A worker rights platform, Organize, also conducted a survey in 2019 that found of Amazon workers: “74 percent avoid using the toilet for fear of being warned they had missed their target numbers.”

If Amazon workers unionize — what does Amazon stand to lose? 

For one, if they negotiated safer working conditions which would include giving workers more time to fill packages, it would  result in higher operational costs. Even more expensive, if unions were able to negotiate higher wages for all their workers Amazon would lose a fortune in profits. 

Amazon employs 1.1 million people in the United States. If every single one of those people negotiated just a dollar raise, Amazon would lose 1.1 million dollars every single hour of every single day of business operations. 

Workers risk their jobs in unionizing, the life or death nature of that risk cannot be overstated but by the sheer numbers corporations and business owners stand to lose the most. 

From the Washington Post Nitasha Tiku highlights the lengths Amazon and other tech companies are willing to go.

“Tech companies have surveilled workers suspected of organizing, posted anti-union propaganda and hired anti-union consultants, according to interviews with workers and organizers.

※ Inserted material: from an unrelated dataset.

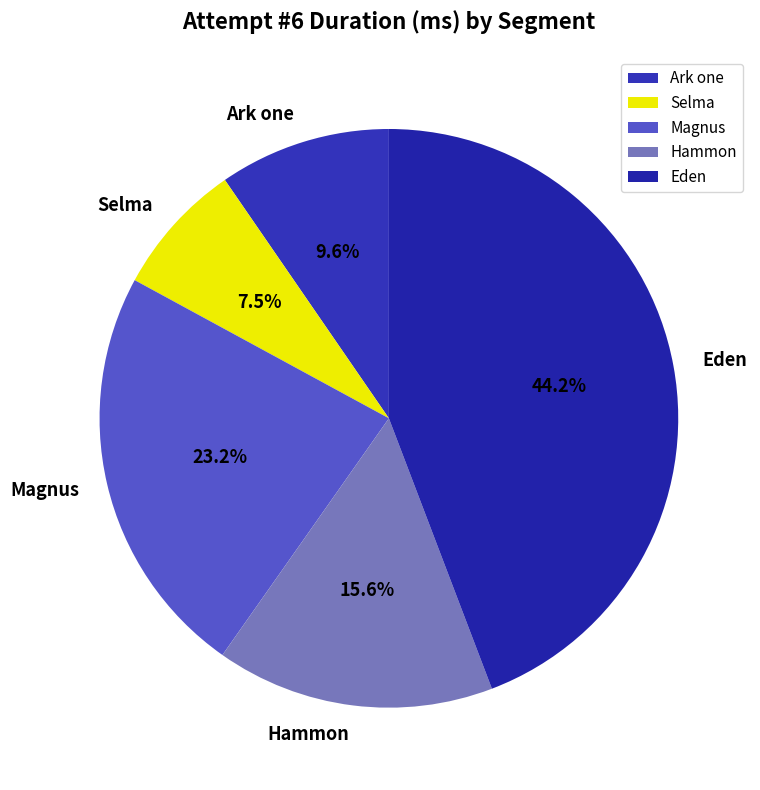

To the nearest percent, what portion does Ark one represent?

10%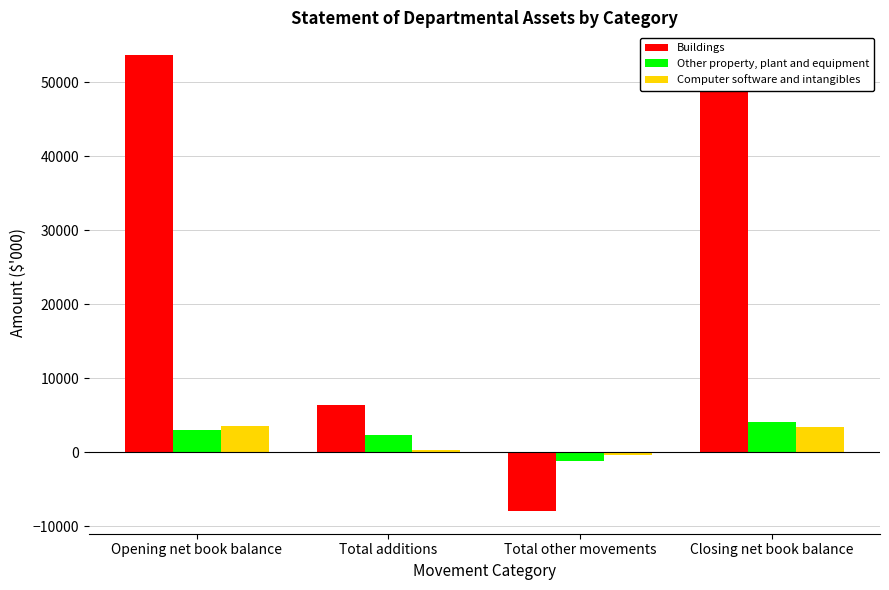

What is the difference between the highest and lowest values at Closing net book balance?

48717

They’ve also forced workers to attend “captive audience” meetings to undermine union talking points, lobbied for laws that will prevent workers from getting the right to unionize and fired employees who drew attention to these tactics.”

Companies that make billions of dollars in profits, and stand to lose a fraction of those profits have a lot of resources to undermine unionization. 

When powerful people have so much to lose in this fight, there is great risk to the worker. There are countless instances of retaliation and the laws that are meant to protect average people in theory do not always do so in practice. 

Change in any form carries risk. Workers who are skeptical or outright against unionization have very reasonable worries. What companies like Amazon stand to lose, workers have to gain.